— Tareas solicitadas —
A: Reproduzca con exactitud el fragmento del texto sobre la resolución de la OEA acerca de Venezuela que va desde "En términos políticos, la" hasta "Grupo de Lima.", ambos incluidos.
B: Transcriba sin alteración alguna las líneas del listado comprendidas entre la que contiene "scientific name: Eurybia sibirica" y la que contiene "genus: Varneria", ambas incluidas.

— Bloque de texto —
^^^^
En términos políticos, la aprobación de esta resolución implica una derrota política para Estados Unidos, puesto que el objetivo fundamental era consagrar la suspensión. A estas alturas del conflicto, bajar el listón y conformarse con un documento diplomático que no representa realmente sus objetivos estratégicos, no puede calificarse como un resultado exitoso: en ningún rincón de la resolución hay mención alguna de respaldo a las sanciones de Washington, un piso de apoyo que ha intentado generar desde la creación y lanzamiento del Grupo de Lima.
Este último fiasco se observó en varios momentos políticos clave de la Asamblea General, dominados por un verbo agresivo, de escasa altura institucional, por parte de los países aliados de Estados Unidos. Casos que, por más que resulten repetitivos a lo largo del tiempo, no dejan de mostrar, en toda su dimensión, el nivel de estancamiento diplomático que tiene la política de Washington en el organismo denominado por Fidel Castro, en su momento, como su "Ministerio de las Colonias".
Un aspecto esencial de la resolución es su composición híbrida para acercar a los países neutrales del organismo a la agenda de Estados Unidos, por esa razón es que aparece un endeble llamado al diálogo junto al desconocimiento de las elecciones presidenciales y la oferta de "ayuda humanitaria". Sin embargo, en términos de tonalidad y direccionamiento del discurso, la resolución no le permite ir más allá a Estados Unidos en su agenda de sanciones para destruir la economía nacional de Venezuela, al menos desde la plataforma de la OEA, la cual al ser deslegitimada por el Gobierno Bolivariano crea obstáculos a los fines de mantener oxigenada la presión diplomática.
Ir más allá implicaría para Washington un mayor distanciamiento de los países nuetrales y, en consecuencia, la ausencia de una cobertura diplomática para legitimar próximas arremetidas en el terreno financiero.
Si en el tiempo por venir una numerosa cantidad de países no se suma a la suspensión de Venezuela y a la ruptura masiva de relaciones económicas y comerciales, la resolución, aún con el apoyo de 19 países a la que se sumaron algunos del Caribe, quedará como un texto irrelevante que no tiene el asidero necesario para que Estados Unidos asiente su política de confrontación contra Venezuela. Ante este nuevo fiasco, el Gobierno venezolano ha ganado tiempo y margen de maniobra: dos activos esenciales para blindarse frente a las medidas unilaterales que podrían venir para compensar la derrota en la Asamblea General.
^^^^
Registros contenidos en un conjunto de datos:
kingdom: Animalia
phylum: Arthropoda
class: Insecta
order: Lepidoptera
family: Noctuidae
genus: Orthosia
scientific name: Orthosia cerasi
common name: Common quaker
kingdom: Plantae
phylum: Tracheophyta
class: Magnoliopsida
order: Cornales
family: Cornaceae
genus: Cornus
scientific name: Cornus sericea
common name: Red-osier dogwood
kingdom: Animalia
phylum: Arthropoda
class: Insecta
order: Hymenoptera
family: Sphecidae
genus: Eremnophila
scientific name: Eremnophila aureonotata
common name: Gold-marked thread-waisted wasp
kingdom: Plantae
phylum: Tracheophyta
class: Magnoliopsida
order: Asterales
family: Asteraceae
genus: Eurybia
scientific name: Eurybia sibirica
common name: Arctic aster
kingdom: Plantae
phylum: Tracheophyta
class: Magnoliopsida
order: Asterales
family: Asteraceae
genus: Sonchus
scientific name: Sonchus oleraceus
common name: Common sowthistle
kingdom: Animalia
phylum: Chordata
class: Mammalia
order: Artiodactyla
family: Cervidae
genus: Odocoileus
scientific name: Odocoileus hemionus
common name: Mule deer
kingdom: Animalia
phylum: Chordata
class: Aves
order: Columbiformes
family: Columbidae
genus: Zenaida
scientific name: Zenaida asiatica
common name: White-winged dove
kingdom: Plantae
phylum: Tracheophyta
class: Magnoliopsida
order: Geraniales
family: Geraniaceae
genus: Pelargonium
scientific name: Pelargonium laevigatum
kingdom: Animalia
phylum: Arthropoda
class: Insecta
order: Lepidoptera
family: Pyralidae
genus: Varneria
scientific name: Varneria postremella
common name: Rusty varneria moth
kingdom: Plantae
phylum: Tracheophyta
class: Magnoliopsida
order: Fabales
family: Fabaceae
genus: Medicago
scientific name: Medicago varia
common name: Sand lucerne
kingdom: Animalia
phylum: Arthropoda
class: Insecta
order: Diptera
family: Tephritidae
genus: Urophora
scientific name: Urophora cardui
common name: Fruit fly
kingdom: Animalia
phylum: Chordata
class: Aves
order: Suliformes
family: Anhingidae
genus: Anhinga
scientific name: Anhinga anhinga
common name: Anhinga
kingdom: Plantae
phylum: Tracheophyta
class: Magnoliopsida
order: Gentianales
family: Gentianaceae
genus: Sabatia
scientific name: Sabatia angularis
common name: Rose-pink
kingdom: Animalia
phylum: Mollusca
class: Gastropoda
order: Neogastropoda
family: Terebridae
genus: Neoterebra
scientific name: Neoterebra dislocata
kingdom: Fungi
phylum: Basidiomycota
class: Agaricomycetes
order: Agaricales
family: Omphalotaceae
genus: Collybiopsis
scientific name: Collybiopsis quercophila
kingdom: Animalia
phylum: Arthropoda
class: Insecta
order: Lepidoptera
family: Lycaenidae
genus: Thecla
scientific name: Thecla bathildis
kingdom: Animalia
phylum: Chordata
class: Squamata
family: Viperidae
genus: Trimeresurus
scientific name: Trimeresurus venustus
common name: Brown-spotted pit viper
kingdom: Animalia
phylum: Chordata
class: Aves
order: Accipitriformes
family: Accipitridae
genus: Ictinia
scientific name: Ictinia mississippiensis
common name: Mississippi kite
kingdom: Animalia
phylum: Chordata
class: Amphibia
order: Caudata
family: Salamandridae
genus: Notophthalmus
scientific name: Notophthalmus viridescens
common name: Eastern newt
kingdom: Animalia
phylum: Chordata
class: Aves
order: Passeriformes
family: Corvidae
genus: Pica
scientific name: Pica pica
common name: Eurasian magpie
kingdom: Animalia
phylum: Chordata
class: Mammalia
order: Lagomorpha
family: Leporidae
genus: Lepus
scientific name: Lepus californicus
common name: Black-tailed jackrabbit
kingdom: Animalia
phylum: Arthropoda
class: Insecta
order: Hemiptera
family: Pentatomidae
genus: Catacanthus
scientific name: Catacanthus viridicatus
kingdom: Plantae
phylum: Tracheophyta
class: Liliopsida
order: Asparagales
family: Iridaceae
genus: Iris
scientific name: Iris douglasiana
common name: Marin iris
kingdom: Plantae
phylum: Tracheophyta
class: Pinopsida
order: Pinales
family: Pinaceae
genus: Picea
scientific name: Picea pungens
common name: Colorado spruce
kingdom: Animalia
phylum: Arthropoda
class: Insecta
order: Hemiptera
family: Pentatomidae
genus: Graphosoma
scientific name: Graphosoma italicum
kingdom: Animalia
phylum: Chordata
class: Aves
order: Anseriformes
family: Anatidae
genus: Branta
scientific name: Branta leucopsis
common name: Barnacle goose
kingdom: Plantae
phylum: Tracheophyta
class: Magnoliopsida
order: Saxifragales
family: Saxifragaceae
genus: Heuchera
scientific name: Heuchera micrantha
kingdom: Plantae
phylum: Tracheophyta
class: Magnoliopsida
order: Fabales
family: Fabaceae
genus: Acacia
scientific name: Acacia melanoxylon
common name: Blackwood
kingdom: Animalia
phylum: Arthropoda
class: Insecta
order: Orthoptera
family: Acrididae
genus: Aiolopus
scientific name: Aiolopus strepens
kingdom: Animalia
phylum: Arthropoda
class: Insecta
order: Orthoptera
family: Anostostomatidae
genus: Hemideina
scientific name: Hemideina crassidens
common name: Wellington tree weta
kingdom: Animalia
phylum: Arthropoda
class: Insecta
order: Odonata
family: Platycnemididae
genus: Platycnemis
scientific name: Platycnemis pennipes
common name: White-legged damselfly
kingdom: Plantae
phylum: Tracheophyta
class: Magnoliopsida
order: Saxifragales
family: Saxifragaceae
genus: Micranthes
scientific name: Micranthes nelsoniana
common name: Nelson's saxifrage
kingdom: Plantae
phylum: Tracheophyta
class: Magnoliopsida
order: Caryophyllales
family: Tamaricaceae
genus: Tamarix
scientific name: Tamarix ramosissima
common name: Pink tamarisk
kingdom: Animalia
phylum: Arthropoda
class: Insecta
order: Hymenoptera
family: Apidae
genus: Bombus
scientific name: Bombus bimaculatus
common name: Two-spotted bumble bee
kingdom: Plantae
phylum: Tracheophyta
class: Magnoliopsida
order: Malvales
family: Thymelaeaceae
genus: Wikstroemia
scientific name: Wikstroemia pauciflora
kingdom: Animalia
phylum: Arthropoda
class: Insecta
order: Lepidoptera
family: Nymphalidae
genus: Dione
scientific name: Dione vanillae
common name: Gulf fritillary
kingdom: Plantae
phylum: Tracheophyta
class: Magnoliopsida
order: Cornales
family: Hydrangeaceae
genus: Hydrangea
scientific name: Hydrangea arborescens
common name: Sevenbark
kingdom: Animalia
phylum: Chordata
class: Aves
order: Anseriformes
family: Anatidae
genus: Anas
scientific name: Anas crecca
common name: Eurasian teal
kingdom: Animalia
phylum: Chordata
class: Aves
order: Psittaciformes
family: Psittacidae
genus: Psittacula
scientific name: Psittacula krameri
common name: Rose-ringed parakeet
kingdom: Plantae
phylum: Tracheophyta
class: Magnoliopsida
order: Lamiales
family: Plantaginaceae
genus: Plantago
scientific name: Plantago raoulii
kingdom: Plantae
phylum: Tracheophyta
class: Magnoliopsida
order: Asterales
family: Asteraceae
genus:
^^^^
— Soluciones en orden —
A:
En términos políticos, la aprobación de esta resolución implica una derrota política para Estados Unidos, puesto que el objetivo fundamental era consagrar la suspensión. A estas alturas del conflicto, bajar el listón y conformarse con un documento diplomático que no representa realmente sus objetivos estratégicos, no puede calificarse como un resultado exitoso: en ningún rincón de la resolución hay mención alguna de respaldo a las sanciones de Washington, un piso de apoyo que ha intentado generar desde la creación y lanzamiento del Grupo de Lima.

B:
scientific name: Eurybia sibirica
common name: Arctic aster
kingdom: Plantae
phylum: Tracheophyta
class: Magnoliopsida
order: Asterales
family: Asteraceae
genus: Sonchus
scientific name: Sonchus oleraceus
common name: Common sowthistle
kingdom: Animalia
phylum: Chordata
class: Mammalia
order: Artiodactyla
family: Cervidae
genus: Odocoileus
scientific name: Odocoileus hemionus
common name: Mule deer
kingdom: Animalia
phylum: Chordata
class: Aves
order: Columbiformes
family: Columbidae
genus: Zenaida
scientific name: Zenaida asiatica
common name: White-winged dove
kingdom: Plantae
phylum: Tracheophyta
class: Magnoliopsida
order: Geraniales
family: Geraniaceae
genus: Pelargonium
scientific name: Pelargonium laevigatum
kingdom: Animalia
phylum: Arthropoda
class: Insecta
order: Lepidoptera
family: Pyralidae
genus: Varneria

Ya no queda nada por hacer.